Choosing a direction
Molecules must be distributed evenly on both sides of the plasma membrane in order to support the cell. This is called equilibrium. When there in an uneven distribution, the molecules will go through a process called diffusion, where they travel from a highly concentrated area to a low concentrated area.
Crossing a membrane
When molecules go through the process of diffusion, they may need the help of transport proteins to cross the membrane. This may require a channel protein, which acts as a straw that allows the molecule to come through or, a carrier protein, which only transports specific molecules across.
It is also necessary for water to travel in and out of cells and thus, try to reach the equivalent of equilibrium.
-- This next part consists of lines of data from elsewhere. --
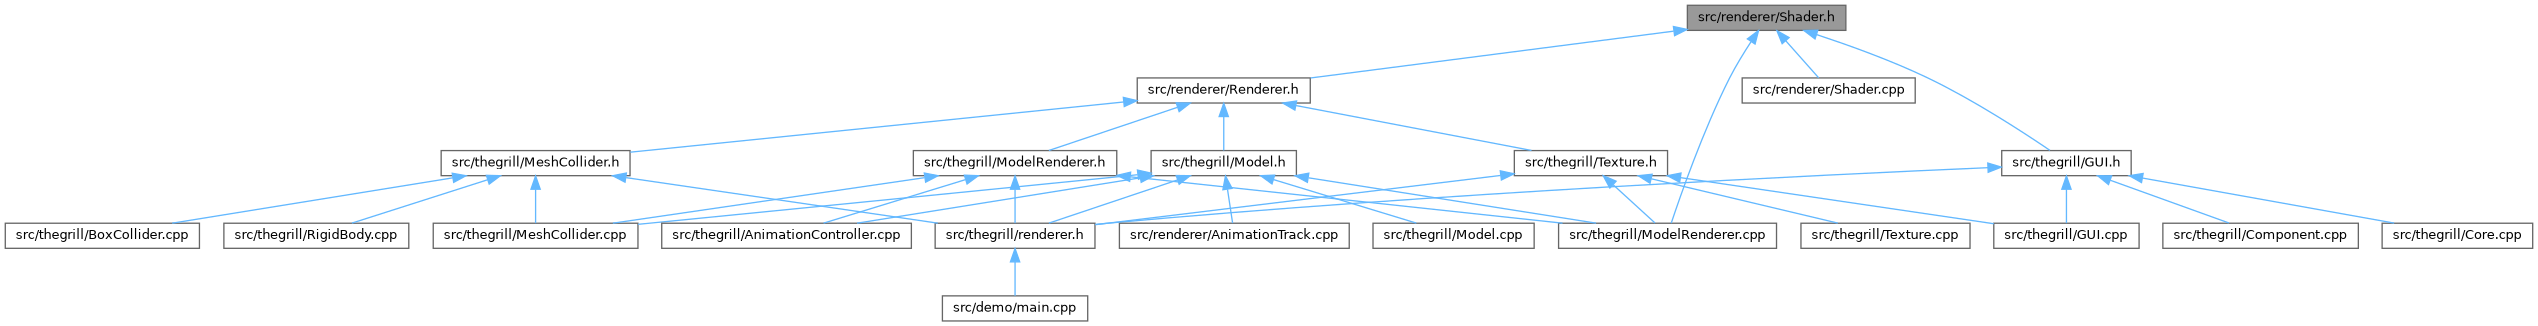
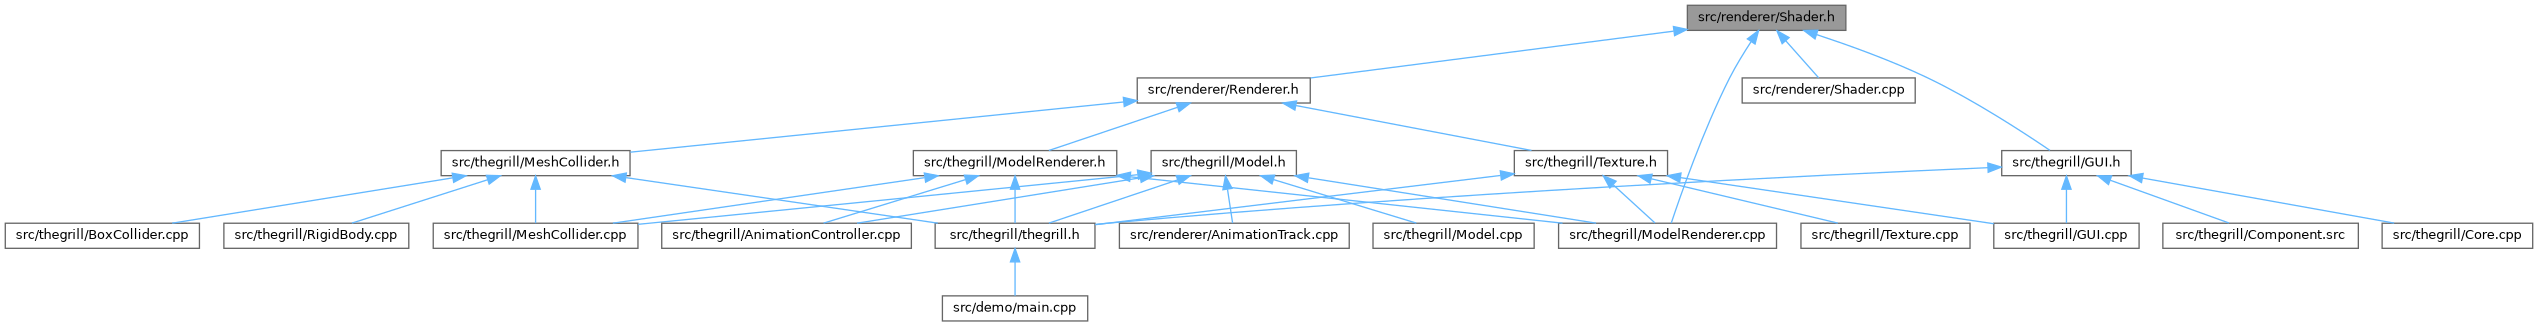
  digraph {
    node [color=grey40 fillcolor=white fontname=Helvetica fontsize=10 shape=box style=filled]
    edge [color=steelblue1 dir=back fontname=Helvetica fontsize=10 labelfontname=Helvetica labelfontsize=10 style=solid]
    n1 [color=gray40 fillcolor=grey60 fontcolor=black height=0.2 label="src/renderer/Shader.h" width=0.4]
    n2 [height=0.2 label="src/renderer/Renderer.h" width=0.4]
    n3 [height=0.2 label="src/thegrill/ModelRenderer.cpp" width=0.4]
    n4 [height=0.2 label="src/renderer/Shader.cpp" width=0.4]
    n5 [height=0.2 label="src/thegrill/GUI.h" width=0.4]
    n6 [height=0.2 label="src/thegrill/MeshCollider.h" width=0.4]
    n7 [height=0.2 label="src/thegrill/Model.h" width=0.4]
    n8 [height=0.2 label="src/thegrill/ModelRenderer.h" width=0.4]
    n9 [height=0.2 label="src/thegrill/Texture.h" width=0.4]
-   n10 [height=0.2 label="src/thegrill/renderer.h" width=0.4]
+   n10 [height=0.2 label="src/thegrill/thegrill.h" width=0.4]
    n11 [height=0.2 label="src/thegrill/GUI.cpp" width=0.4]
-   n12 [height=0.2 label="src/thegrill/Component.cpp" width=0.4]
+   n12 [height=0.2 label="src/thegrill/Component.src" width=0.4]
    n13 [height=0.2 label="src/thegrill/Core.cpp" width=0.4]
    n14 [height=0.2 label="src/thegrill/BoxCollider.cpp" width=0.4]
    n15 [height=0.2 label="src/thegrill/MeshCollider.cpp" width=0.4]
    n16 [height=0.2 label="src/thegrill/RigidBody.cpp" width=0.4]
    n17 [height=0.2 label="src/thegrill/AnimationController.cpp" width=0.4]
    n18 [height=0.2 label="src/renderer/AnimationTrack.cpp" width=0.4]
    n19 [height=0.2 label="src/thegrill/Model.cpp" width=0.4]
    n20 [height=0.2 label="src/thegrill/Texture.cpp" width=0.4]
    n21 [height=0.2 label="src/demo/main.cpp" width=0.4]
    n1 -> n2
    n1 -> n3
    n1 -> n4
    n1 -> n5
    n2 -> n6
-   n2 -> n7
    n2 -> n8
    n2 -> n9
    n5 -> n10
    n5 -> n11
    n5 -> n12
    n5 -> n13
    n6 -> n10
    n6 -> n14
    n6 -> n15
    n6 -> n16
    n7 -> n3
    n7 -> n10
    n7 -> n15
    n7 -> n17
    n7 -> n18
    n7 -> n19
    n8 -> n3
    n8 -> n10
    n8 -> n15
    n8 -> n17
    n9 -> n3
    n9 -> n10
    n9 -> n11
    n9 -> n20
    n10 -> n21
  }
This process is called osmosis and happens when water moves from an area where it is most pure to an area where it is less pure.
Moving a molecule
It is often necessary for cells to move molecules to areas of high concentration rather than the usual areas of low concentration. This process is called active transport and necessitates energy from the cell. Carrier proteins will support the process by carrying the molecule that must be moved.
Creating an organism
When cells need to create an organism, they form groups called multicellular organisms. These cells must communicate in order to work together and they do this through cell-cell attachments, which form tissues. They also use signals to send messages to other cells at different distances.
Attaching to another cell
Cells will attach to each other for different reasons and these reasons will decide the type of attachment they have. They can be held together through tight junctions, which are held together by proteins and don’t let anything through, or through anchoring junctions, which are tight but do let things through.
Receiving a message
Hormones are the processes by which cells send signals to each other. Cells need receptors in order to respond, as receptors tell molecules to exit or enter the plasma membrane. Receptors targeting molecules that can cross the membrane live in the cell, while receptors targeting molecules that can’t cross live in the membrane
Acting as a loudspeaker
A signal transduction pathway is necessary when low-level signals are sent between cells. This is created when one molecule calls to lots of other molecules and they call to even more molecules. This action not only alerts the intended cell but acts as a loudspeaker.
Disabling a connection
In order to deactivate the signal transduction pathway, the first cell that started the signal must stop sending its message, allowing all the other cells to return to their tasks.